If a line in the data has the string "puppies", please show it.

BEGIN Study material

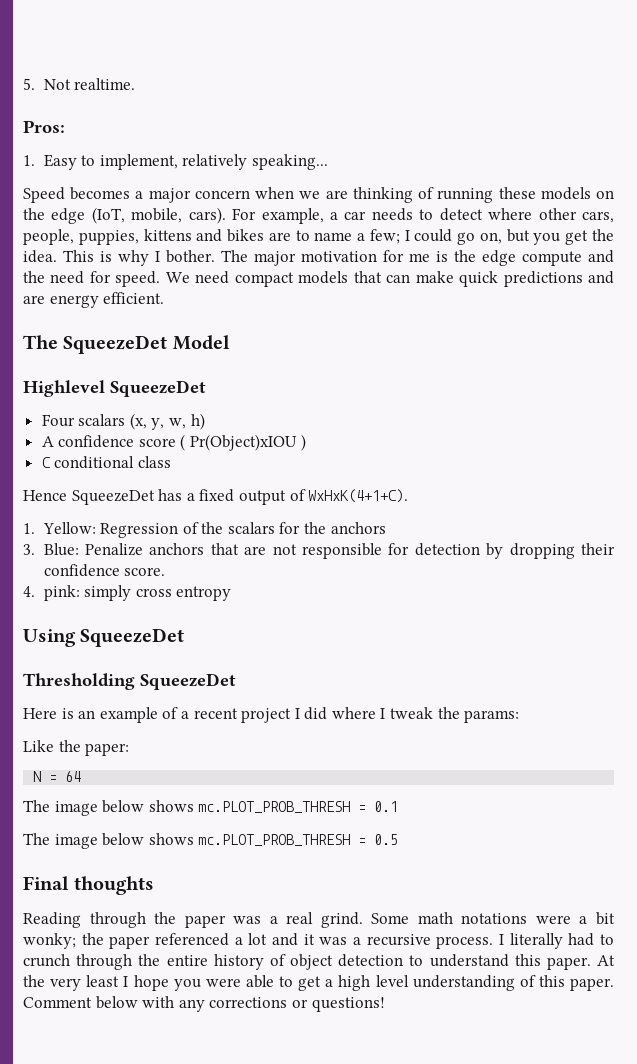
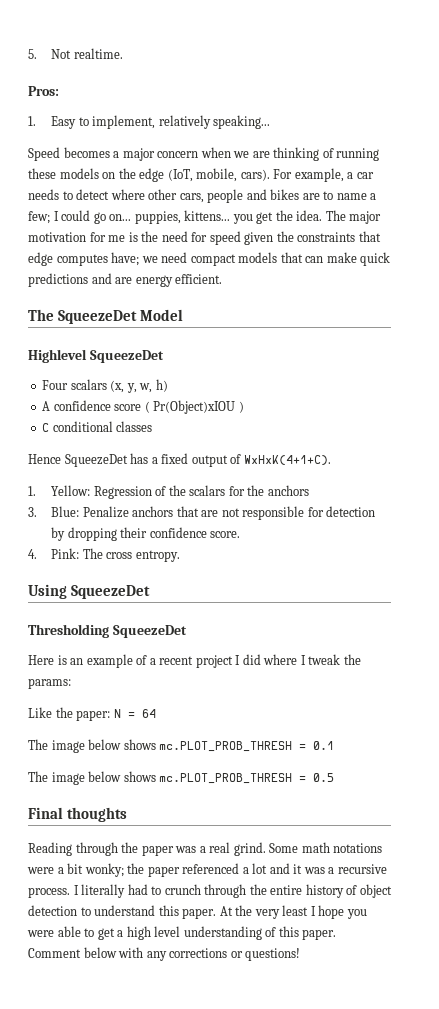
[23,229,192,245] people, puppies, kittens -> [207,189,244,203] people
[479,229,530,244] on, but -> [109,210,231,224] on... puppies, kittens...
[63,250,215,266] This is why I bother. -> (323, 215) none
[482,250,614,266] [23,271,190,287] edge compute and the need for speed. We -> [161,231,381,245] [28,252,158,266] need for speed given the constraints that edge computes have; we
[137,456,171,468] class -> [116,421,153,432] classes
[43,585,232,601] pink: simply cross entropy -> [51,548,180,562] Pink: The cross entropy.
(130, 749) // -> (111, 715) none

END Study material

Completed task:
[23,229,192,245] people, puppies, kittens -> [207,189,244,203] people
[479,229,530,244] on, but -> [109,210,231,224] on... puppies, kittens...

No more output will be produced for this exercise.